== Segment start ==

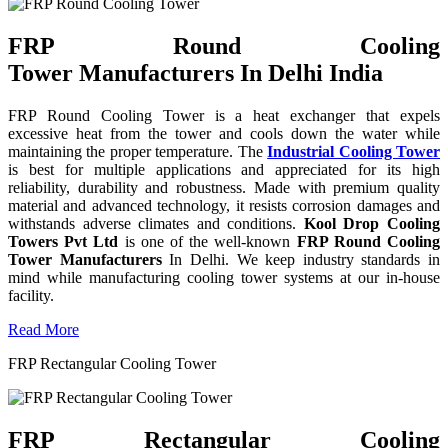
FRP Round Cooling
Tower Manufacturers In Delhi India
FRP Round Cooling Tower is a heat exchanger that expels
excessive heat from the tower and cools down the water while
maintaining the proper temperature. The
Industrial Cooling Tower
is best for multiple applications and appreciated for its high
reliability, durability and robustness. Made with premium quality
material and advanced technology, it resists corrosion damages and
withstands adverse climates and conditions.
Kool Drop Cooling
Towers Pvt Ltd
is one of the well-known
FRP Round Cooling
Tower Manufacturers
In Delhi. We keep industry standards in
mind while manufacturing cooling tower systems at our in-house
facility.
Read More
FRP Rectangular Cooling Tower
FRP Rectangular Cooling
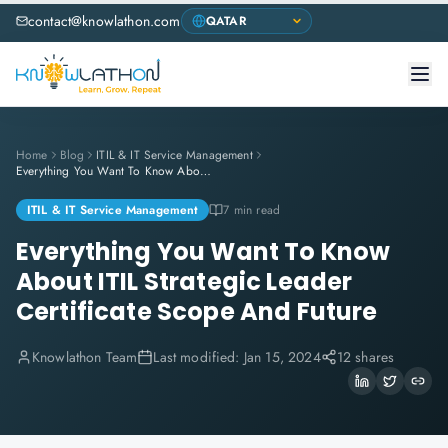
contact@knowlathon.com
Home
Blog
ITIL & IT Service Management
Everything You Want To Know About ITIL Strategic Leader Certificate Scope And Future
ITIL & IT Service Management
7 min read
Everything You Want To Know
About ITIL Strategic Leader
Certificate Scope And Future
Knowlathon Team
Last modified:
Jan 15, 2024
12 shares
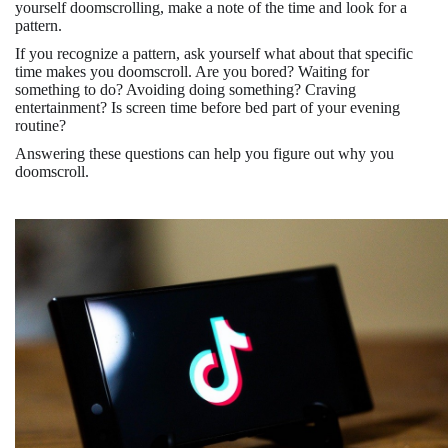
yourself doomscrolling, make a note of the time and look for a
pattern.
If you recognize a pattern, ask yourself what about that specific
time makes you doomscroll. Are you bored? Waiting for
something to do? Avoiding doing something? Craving
entertainment? Is screen time before bed part of your evening
routine?
Answering these questions can help you figure out why you
doomscroll.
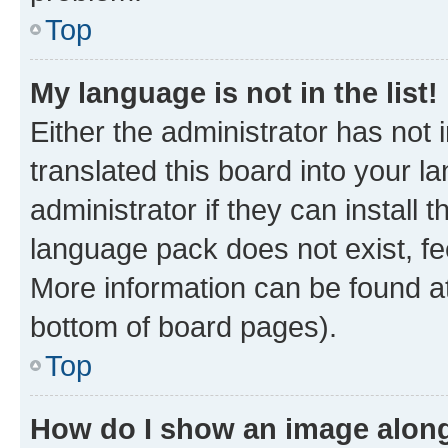
Top
My language is not in the list!
Either the administrator has not
translated this board into your 
administrator if they can install
language pack does not exist, fee
More information can be found at
bottom of board pages).
Top
How do I show an image alon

== Segment end ==

**ABOUT THIS TASK:** For the entries above, give only the number of lines that contain the word "while".

**SOLUTION FOR THIS TASK:** 2